Non solo Conte, la Juve torna al passato: due grandi ritorni

La Juve sembra pronta a vivere una seconda stagione fatta di ritorni. Romanticismo e nostalgia si intrecciano nelle loro tinte bianconere, mentre i tifosi attendono di scoprire i loro nomi

La Juve danza, fra la voglia di un futuro fatto di vittorie e solidità e fra la nostalgia di un passato glorioso, più o meno prossimo. Proprio per questo, già a margine della cerimonia celebrativa per i 100 anni della dirigenza Agnelli, il tema di qualche possibile ritorno era emerso con prepotenza.

Ilario Di Giovambattista, direttore di ‘Radio Radio’, qualche giorno fa aveva pronunciato il primo nome che ha fatto subito chiacchierare tutti i tifosi: quello di Antonio Conte. Il primo condottiero della rinascita bianconera. Colui che ha portato la Juventus in alto in Italia e in Europa dopo anni i oblio e difficoltà.

Tantissime le reazioni da parte dei tifosi all’idea di un suo possibile ritorno alla Vecchia Signora. C’è chi vorrebbe rivederlo subito sulla panchina della Juve, senza temere un Conte-Bis (che potrebbe dare gli stessi frutti dell’Allegri-bis, in fondo). E c’è chi, invece, vorrebbe vedere aria di completa novità.

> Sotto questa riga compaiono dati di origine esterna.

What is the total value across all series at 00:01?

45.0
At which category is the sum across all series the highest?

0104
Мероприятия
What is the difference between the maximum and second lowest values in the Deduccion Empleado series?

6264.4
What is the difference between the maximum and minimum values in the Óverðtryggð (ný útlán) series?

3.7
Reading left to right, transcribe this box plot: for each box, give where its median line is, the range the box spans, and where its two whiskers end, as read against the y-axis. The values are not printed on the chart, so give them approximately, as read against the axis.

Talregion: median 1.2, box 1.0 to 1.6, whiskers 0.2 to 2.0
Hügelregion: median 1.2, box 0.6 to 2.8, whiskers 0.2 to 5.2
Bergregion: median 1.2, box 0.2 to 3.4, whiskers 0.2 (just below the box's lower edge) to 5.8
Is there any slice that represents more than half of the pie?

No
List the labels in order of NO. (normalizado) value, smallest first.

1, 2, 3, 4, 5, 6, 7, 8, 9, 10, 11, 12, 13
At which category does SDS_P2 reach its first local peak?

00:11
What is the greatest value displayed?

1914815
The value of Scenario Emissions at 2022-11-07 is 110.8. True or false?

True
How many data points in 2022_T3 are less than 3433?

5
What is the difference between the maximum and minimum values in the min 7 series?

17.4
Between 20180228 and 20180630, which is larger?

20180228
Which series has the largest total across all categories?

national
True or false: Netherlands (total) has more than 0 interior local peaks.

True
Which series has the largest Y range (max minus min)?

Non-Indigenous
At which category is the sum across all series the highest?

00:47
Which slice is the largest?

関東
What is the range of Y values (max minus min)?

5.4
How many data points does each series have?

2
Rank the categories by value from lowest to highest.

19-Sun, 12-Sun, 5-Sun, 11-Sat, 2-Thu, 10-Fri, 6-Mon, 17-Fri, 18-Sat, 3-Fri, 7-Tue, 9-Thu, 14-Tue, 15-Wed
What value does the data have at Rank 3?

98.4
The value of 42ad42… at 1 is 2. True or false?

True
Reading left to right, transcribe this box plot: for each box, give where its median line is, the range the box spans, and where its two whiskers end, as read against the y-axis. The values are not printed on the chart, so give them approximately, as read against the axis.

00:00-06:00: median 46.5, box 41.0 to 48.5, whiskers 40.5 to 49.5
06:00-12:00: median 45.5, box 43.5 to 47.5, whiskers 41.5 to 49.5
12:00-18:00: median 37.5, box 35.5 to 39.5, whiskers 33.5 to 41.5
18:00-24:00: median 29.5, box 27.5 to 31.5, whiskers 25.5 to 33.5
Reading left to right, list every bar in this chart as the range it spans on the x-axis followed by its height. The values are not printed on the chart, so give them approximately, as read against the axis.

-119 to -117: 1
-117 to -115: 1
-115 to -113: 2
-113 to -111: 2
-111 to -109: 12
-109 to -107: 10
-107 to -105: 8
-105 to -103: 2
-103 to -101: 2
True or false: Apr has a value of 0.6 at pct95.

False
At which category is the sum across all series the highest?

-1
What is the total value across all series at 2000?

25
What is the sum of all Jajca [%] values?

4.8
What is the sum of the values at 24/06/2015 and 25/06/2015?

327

Non solo Conte, però. A far discutere nelle ultime ore due nuovi nomi di vecchie glorie bianconere. Nomi che potrebbero trovare ora spazio sugli spalti e non solo in campo o al J-Museum.

Juve: l’era della Vecchia Signora

Il giornalista non ha però arrestato la sua corsa nelle indiscrezioni. Nella giornata di oggi, infatti, altre due ex glorie sono ricomparse sul fronte bianconero. Sono Michel Platini e Giorgio Chiellini:

L’interlocuzione con Platini è molto avanzata e sarà il nuovo presidente operativo della Juventus. Stanno progettando anche il ritorno di Chiellini, che è un ragazzo preparato anche a livello manageriale.

Non solo Conte, la Juve torna al passato: due grandi ritorni
Michel Platini (ANSA) – SpazioJ.it

Quali sarebbero, dunque, i ruoli affidati ai due ex bianconeri nella dirigenza del futuro? L’ex tre volte pallone d’oro sarebbe chiamato a svolgere il ruolo di presidente. Un’ipotesi che qualcuno già paventava da tempo e che sembra ora più vicina che mai, anche dopo la sua comparsa alla festa dello scorso Ottobre presso il Pala Alpitour.

Per l’ex difensore azzurro, invece, il compito di direttore generale accanto all’attuale ds della Juve Cristiano Giuntoli. Una direzione che potrebbe intraprendere solo dopo aver detto definitivamente addio al calcio giocato, dal momento che ancora milita presso il Los Angeles FC.

Il commuovente addio al calcio italiano lo scorso 16 maggio 2022 non ha difatti spento la voglia di tornare in Italia in una nuova veste e di farlo accanto all’amore di una vita, quella Juventus che lo ha accolto a soli 21 anni.